Excerpt provided.
·····

Looking into this a bit more, I don't think the above is quite
right. Specifically, If an ephemeron's key is either strongly of
softly reachable, you want the value to remain appropriately
strongly/softly reachable. Without this quality, Ephemeron value
referents can (and will) be prematurely collected and finalized
while the keys are not. This (IMO) needed quality not provided by
the behavior you specify…
This is not quite true. While ephemeron's value is weakly or even
ephemerally-reachable, it is not finalizable, because
ephemeraly-reachable is stronger than finaly-reachable. After
ephemeron's key becomes ephemeraly-reachable, the ephemeron is
cleared by GC which sets it's key *and* value to null atomically.
The life of key and value at that moment becomes untangled. Either
of them can have a finalizer or not and both of them will
eventually be collected if not revived by their finalize() methods.
But it can never happen that ephemeron's value is finalized or
collected while it's key is still reachable through the ephemeron
(while the ephemeron is not cleared yet).
But I agree that it would be desirable for ephemeron's value to
follow the reachability of it's key. In above specification, if the
key is strongly reachable, the value is weakly reachable, so any
WeakReferences or SoftReferences pointing at the Ephemeron's value
can already be cleared while the key is still strongly reachable.

·····

Records for the task.
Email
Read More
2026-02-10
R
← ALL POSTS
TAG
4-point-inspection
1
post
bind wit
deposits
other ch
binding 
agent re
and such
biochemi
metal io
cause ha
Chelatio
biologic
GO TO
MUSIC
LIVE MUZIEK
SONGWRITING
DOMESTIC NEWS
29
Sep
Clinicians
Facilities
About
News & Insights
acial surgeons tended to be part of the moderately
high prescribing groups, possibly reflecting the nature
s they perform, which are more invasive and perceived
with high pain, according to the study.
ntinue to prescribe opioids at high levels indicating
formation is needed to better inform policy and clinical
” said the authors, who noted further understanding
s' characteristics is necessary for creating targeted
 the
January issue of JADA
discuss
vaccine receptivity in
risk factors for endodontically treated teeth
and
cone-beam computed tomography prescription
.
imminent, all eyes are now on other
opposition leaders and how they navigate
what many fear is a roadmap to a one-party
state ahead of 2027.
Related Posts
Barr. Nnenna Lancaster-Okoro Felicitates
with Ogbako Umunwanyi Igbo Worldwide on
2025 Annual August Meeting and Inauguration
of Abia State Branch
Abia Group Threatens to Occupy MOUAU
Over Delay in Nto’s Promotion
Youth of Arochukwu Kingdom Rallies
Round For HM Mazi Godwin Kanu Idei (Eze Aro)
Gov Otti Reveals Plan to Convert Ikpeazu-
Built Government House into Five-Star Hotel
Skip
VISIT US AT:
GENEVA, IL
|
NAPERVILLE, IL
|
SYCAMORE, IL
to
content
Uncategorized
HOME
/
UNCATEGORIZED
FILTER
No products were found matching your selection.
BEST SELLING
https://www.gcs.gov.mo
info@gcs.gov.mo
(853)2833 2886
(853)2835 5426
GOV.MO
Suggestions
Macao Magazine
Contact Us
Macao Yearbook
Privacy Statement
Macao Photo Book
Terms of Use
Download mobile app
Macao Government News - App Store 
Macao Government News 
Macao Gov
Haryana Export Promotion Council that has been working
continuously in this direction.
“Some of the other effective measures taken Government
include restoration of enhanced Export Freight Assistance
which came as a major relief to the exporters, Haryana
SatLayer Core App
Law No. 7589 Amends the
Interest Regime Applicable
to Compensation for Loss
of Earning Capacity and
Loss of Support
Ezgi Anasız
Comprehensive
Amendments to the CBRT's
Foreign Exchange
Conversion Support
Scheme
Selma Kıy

·····

Exercise A.
Copy out the records from their first line through the line holding "Barr. Nnenna Lancaster-Okoro Felicitates", both included.
Exercise B.
Pick up the discussion of ephemeron reachability after its last sentence and keep writing.

Exercise response A.
Email
Read More
2026-02-10
R
← ALL POSTS
TAG
4-point-inspection
1
post
bind wit
deposits
other ch
binding 
agent re
and such
biochemi
metal io
cause ha
Chelatio
biologic
GO TO
MUSIC
LIVE MUZIEK
SONGWRITING
DOMESTIC NEWS
29
Sep
Clinicians
Facilities
About
News & Insights
acial surgeons tended to be part of the moderately
high prescribing groups, possibly reflecting the nature
s they perform, which are more invasive and perceived
with high pain, according to the study.
ntinue to prescribe opioids at high levels indicating
formation is needed to better inform policy and clinical
” said the authors, who noted further understanding
s' characteristics is necessary for creating targeted
 the
January issue of JADA
discuss
vaccine receptivity in
risk factors for endodontically treated teeth
and
cone-beam computed tomography prescription
.
imminent, all eyes are now on other
opposition leaders and how they navigate
what many fear is a roadmap to a one-party
state ahead of 2027.
Related Posts
Barr. Nnenna Lancaster-Okoro Felicitates

Exercise response B.
This is arguably no different than current specification of Soft
vs. Weak references. A SoftReference can already be cleared while
its referent is still reachable through a WeakReference,
We seem to agree about the cleaner behavior specification (in both
of our texts below), so the these next paragraphs are really about
arguing for why this is an important design choice if/when adding
Ephemerons to Java:
It is true the [current] spec allows for soft references to an
object to be cleared while weak references to the same object are
not: the "determines" in "Suppose that the garbage collector
determines at a certain point in time hat an object is RRRR
reachable..." part [for RRRR = {soft, weak}] does not have to happen
at the same "certain point in time".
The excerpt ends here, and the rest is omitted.